1. Inadequacy of provoked urine tests
I came across this video: https://nutritionfacts.org/video/heavy-metal-urine-testing-and-chelation-for-autism/, which cites these two papers on provoked urine tests: https://pubmed.ncbi.nlm.nih.gov/24113861/, https://www.mdpi.com/2305-6304/2/3/403, and https://pubmed.ncbi.nlm.nih.gov/20354920/.
In summary, the articles state that the reference ranges in provoked (post-chelation) urine tests are inadequate because they were made for non-provoked tests. Naturally, if you take DMSA you'll have higher values of heavy metals in your urine, so showing the reference ranges for non-provoked tests is misleading. In fact, there seems to be no standardization for provoked tests. In the bottom of Leo's test (2:05:07), one can read: "Reference intervals and corresponding reference values are representative of a healthy population under non-provoked reference conditions. Chelation (provocation) agents can increase urinary excretion of metals/elements."
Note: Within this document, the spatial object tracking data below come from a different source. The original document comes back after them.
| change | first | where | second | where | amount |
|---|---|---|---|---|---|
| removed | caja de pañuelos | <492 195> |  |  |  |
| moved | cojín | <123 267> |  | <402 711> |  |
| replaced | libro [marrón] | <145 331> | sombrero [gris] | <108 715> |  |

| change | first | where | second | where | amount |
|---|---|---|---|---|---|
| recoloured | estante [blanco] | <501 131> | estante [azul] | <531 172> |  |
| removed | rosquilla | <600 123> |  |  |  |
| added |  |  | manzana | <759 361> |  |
So, this makes me skeptical that provoked tests are be the most reliable way of testing for heavy metals (as said by Leo). The "American College of Medical Toxicology" even issued a statement stating their position against the use of such tests (second article above).
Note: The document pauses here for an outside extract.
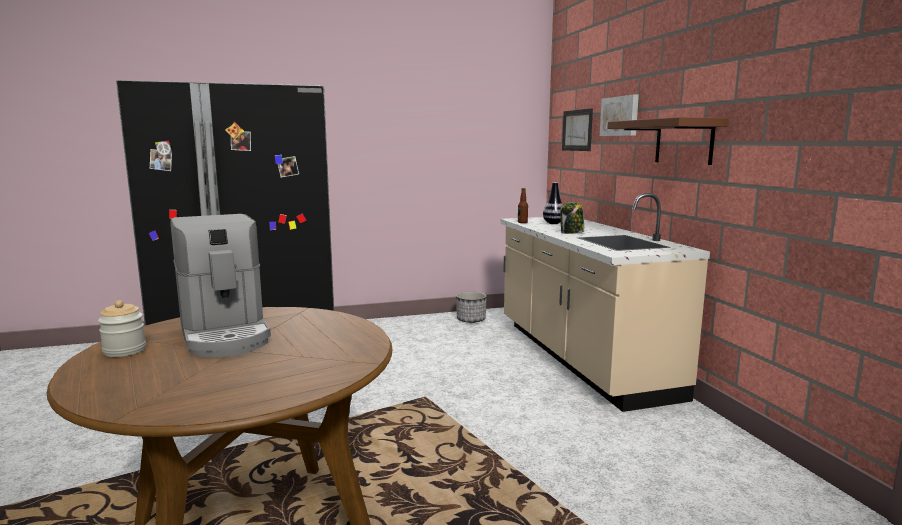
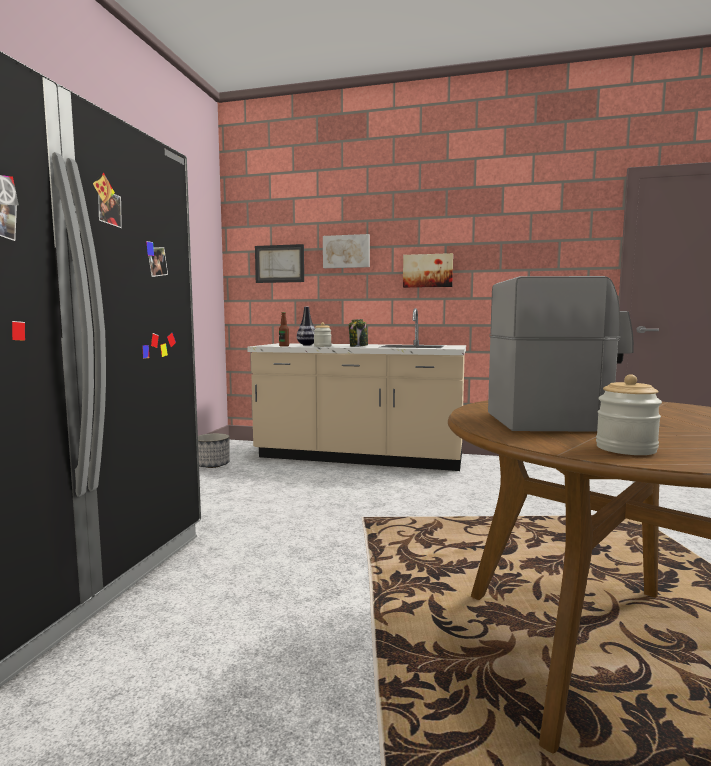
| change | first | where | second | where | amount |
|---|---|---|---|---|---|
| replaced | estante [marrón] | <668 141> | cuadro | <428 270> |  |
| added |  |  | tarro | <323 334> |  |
Note that I am not stating that it is ok to excrete any quantity of heavy metals --- I haven't researched this enough.
2. Study on children with autism
Leo cites this study (Safety and efficacy of oral DMSA therapy for children): https://www.ncbi.nlm.nih.gov/pmc/articles/PMC2774660/. There was a 2013 review on chelation for Autism, which thoroughly analysed the study Leo cites (https://www.ncbi.nlm.nih.gov/pmc/articles/PMC6457964/). They mention:
"Quality of the evidence
The quality of the evidence is poor. Only one trial was included in this review, and we judged it to have high or uncertain risk of bias and methodological problems that limited the interpretation of outcomes presented. Of particular concern are the trialists’ questionable data analytical approach and interpretation of findings. It is interesting that trialists found differential directions of heavy metal excretion and change in ASD indices, yet they attempted to convince the reader not to read too much into these differences. Given the deleterious effects of chelation, misinterpretation and misuse of the study of Adams et al to justify the use of chelation for ASD is unethical and potentially places children unnecessarily in harm’s way. Moreover, if these findings are in fact valid, they actually undermine the heavy metal toxicity theory and the rationale for chelation treatment, suggesting that it should not be used in the first place.
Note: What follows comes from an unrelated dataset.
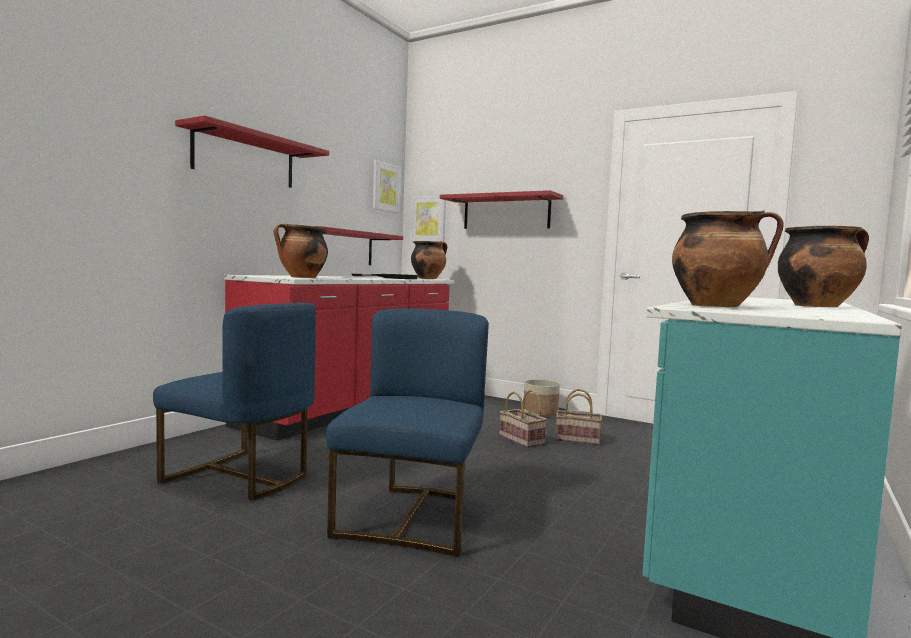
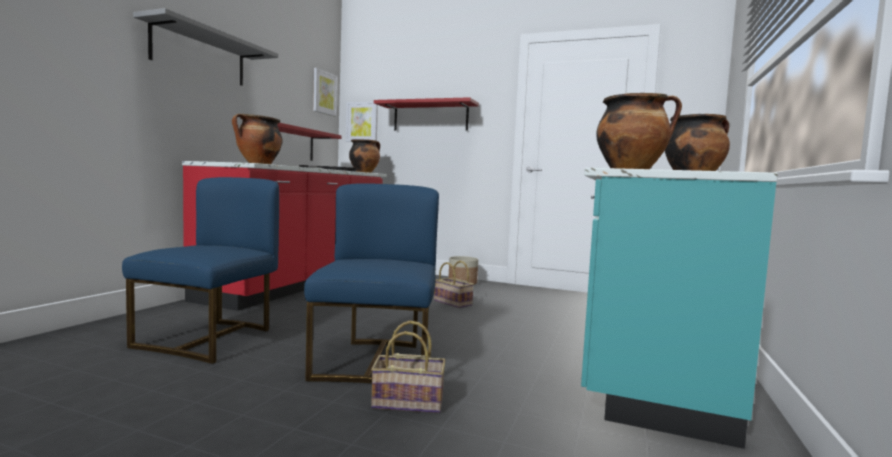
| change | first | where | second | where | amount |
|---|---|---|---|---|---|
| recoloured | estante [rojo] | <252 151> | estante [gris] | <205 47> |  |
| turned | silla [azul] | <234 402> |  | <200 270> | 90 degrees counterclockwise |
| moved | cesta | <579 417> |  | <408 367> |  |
The inclusion of only one study, which had a relatively small sample size and a high likelihood of carry‐over effects and other biases, precludes confidence in the findings. Further well‐designed studies from multiple locations and using larger numbers of participants are needed to better ascertain the effects of chelation for ASD.
Implications for practice
This review found no high‐quality evidence to suggest that chelation is an effective treatment for improving ASD symptoms. Cochrane reviews typically avoid making recommendations for practice; however, given that harm resulting from the use of chelation therapy has been reported, and that no proven benefits have been found, it seems reasonable to conclude that use of chelation for the treatment of individuals with ASD symptoms should not be recommended.
Key results
Currently no clinical trial evidence suggests that pharmaceutical chelation is an effective intervention for ASD. Given prior reports of serious adverse events, such as changes to calcium levels in blood, kidney impairment and reported death, risks of using pharmaceutical chelating agents for ASD currently outweigh proven benefits."